- Decades:: 2000s; 2010s; 2020s;
- See also:: Other events of 2021; Timeline of Namibian history;

= 2021 in Namibia =

Events in the year 2021 in Namibia.

==Incumbents==
- President: Hage Geingob
- Vice President: Nangolo Mbumba
- Prime Minister: Saara Kuugongelwa
- Deputy-Prime Minister: Netumbo Nandi-Ndaitwah
- Chief Justice: Peter Shivute

==Events==
Ongoing – COVID-19 pandemic in Namibia

- 11 January – Test drilling for oil by Vancouver-Canada-based ReconAfrica (formerly Reconnaissance Energy Africa Ltd.) begins in the Kavango Region, Kavango West. The license area is within the Kavango–Zambezi Transfrontier Conservation Area, home to 200,000 people and a number of endangered species, but excludes the protected areas, notably the parks.
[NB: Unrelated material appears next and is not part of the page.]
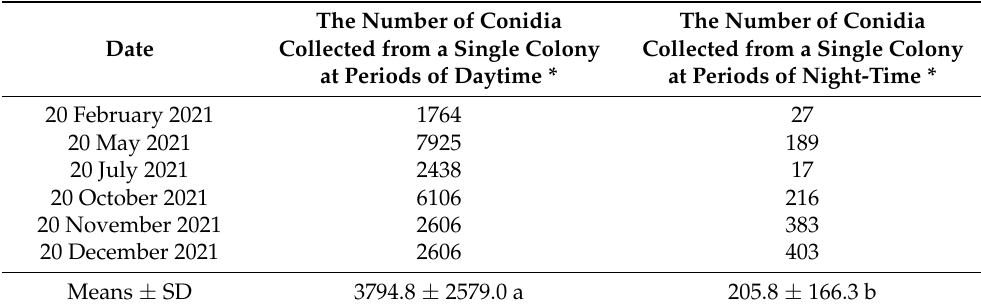
* Daytime and night-time periods each month were represented in Table 2. Different letters (a, b) indicated significant differences ( p < 0.05, Tukey’s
ReconAfrica has stated that "There will be no damage to the ecosystem from the planned activities."
- 8 March – Speaking on International Women's Day, First Lady Monica Geingos slams Internet trolls who ″slut shame″ her on social media.

==Sports==
- March – The Namibia Football Premier League is scheduled to begin its first season.